_ЗАДАНИЕ_
Какова высота скал, на которых тренируется отделение, по словам отрывка о занятиях скалолазанием?

_ФРАГМЕНТ ДОКУМЕНТА_
Наше отделение тренируется на скалах высотой 20 метров недалеко от альплагеря. Моя очередь лезть. Я, как и все, в тяжёлых обитых металлическими триконями ботинках, го­тов лезть. Инструктор Эдик Греков проверил мою страховочную систему и кричит другому` инструктору Пете, страхующему меня сверху:

— Страховка готова?

— Готова!

— Я пошёл! — кричу уже я.

Против всех правил, я лезу на руках, так мне легче и надёжней. Эдик посмотрел на мою «новую технику» скалолазания и удивлённо произносит:

— Ну, ты даёшь, Дима!

Однако я лез быстро, без срывов. Мне было легко и приятно. Страхующий наверху Петя, не видя меня, чувствовал по слабине верёвки, что я иду в хорошем темпе, и едва успевал выбирать мою верёвку…

Я пролез метров 17- 18. Оставалось 2 — 3 метра до конца маршрута. И тут — трудное место: вертикальная щель шириной в ладонь. Я в недоумении — опыта скального ещё нет. Остановился в раздумье. Уже высоко. Эдик с земли мне подсказать не может, так как не понимает моих затруднений.

— Думай сам! — приказываю я себе.

(Постраничные извлечения текста)
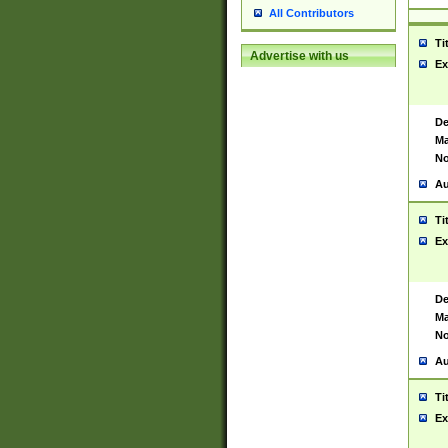
All Contributors
Ti
Advertise with us
Ex
De
Ma
No
Au
Ti
Ex
De
Ma
No
Au
Ti
Ex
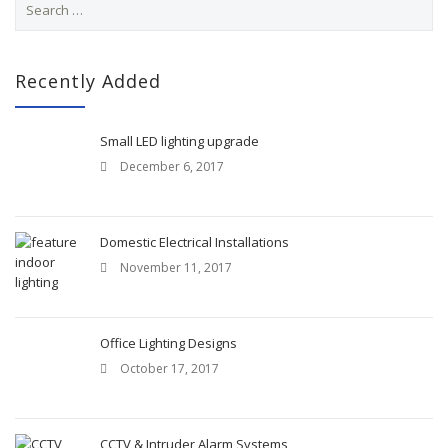
e
a
r
c
Recently Added
h
f
o
Small LED lighting upgrade
r
December 6, 2017
:
Domestic Electrical Installations
November 11, 2017
Office Lighting Designs
October 17, 2017
CCTV & Intruder Alarm Systems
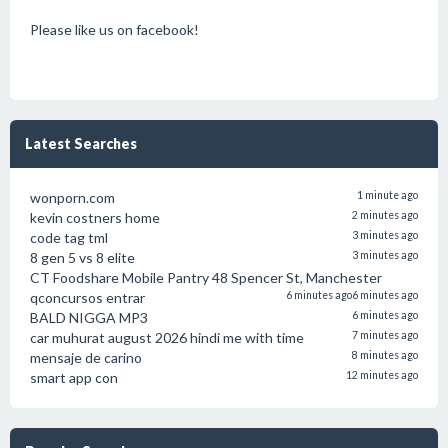
Please like us on facebook!
Latest Searches
wonporn.com
1 minute ago
kevin costners home
2 minutes ago
code tag tml
3 minutes ago
8 gen 5 vs 8 elite
3 minutes ago
CT Foodshare Mobile Pantry 48 Spencer St, Manchester
qconcursos entrar
6 minutes ago
6 minutes ago
BALD NIGGA MP3
6 minutes ago
car muhurat august 2026 hindi me with time
7 minutes ago
mensaje de carino
8 minutes ago
smart app con
12 minutes ago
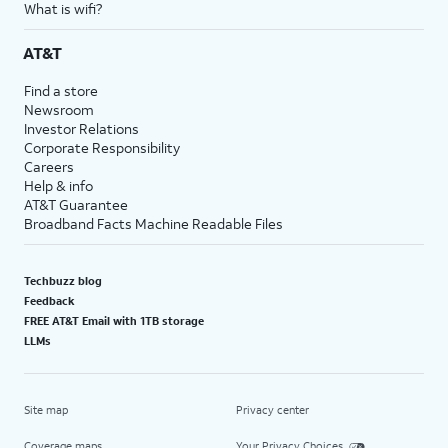
What is wifi?
AT&T
Find a store
Newsroom
Investor Relations
Corporate Responsibility
Careers
Help & info
AT&T Guarantee
Broadband Facts Machine Readable Files
Techbuzz blog
Feedback
FREE AT&T Email with 1TB storage
LLMs
Site map
Privacy center
Coverage maps
Your Privacy Choices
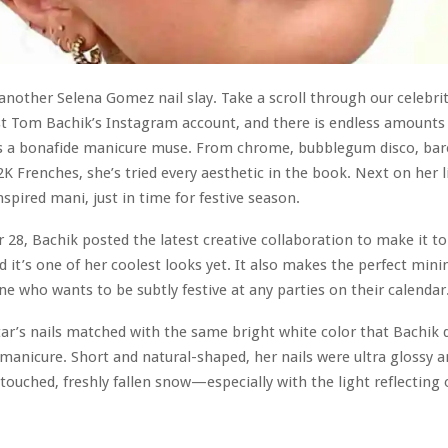
another Selena Gomez nail slay. Take a scroll through our celebri
t Tom Bachik’s Instagram account, and there is endless amounts 
is a bonafide manicure muse. From chrome, bubblegum disco, bar
K Frenches, she’s tried every aesthetic in the book. Next on her l
spired mani, just in time for festive season.
8, Bachik posted the latest creative collaboration to make it t
d it’s one of her coolest looks yet. It also makes the perfect mini
ne who wants to be subtly festive at any parties on their calendar
tar’s nails matched with the same bright white color that Bachik
manicure. Short and natural-shaped, her nails were ultra glossy 
ouched, freshly fallen snow—especially with the light reflecting 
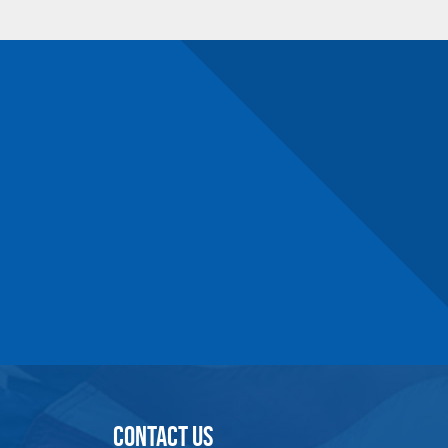
54.6
161-209
67.8
189-237
67.8
221-269
87.7
250-300
CONTACT US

_ВЫПОЛНЕННОЕ ЗАДАНИЕ_
Высота скал — 20 метров.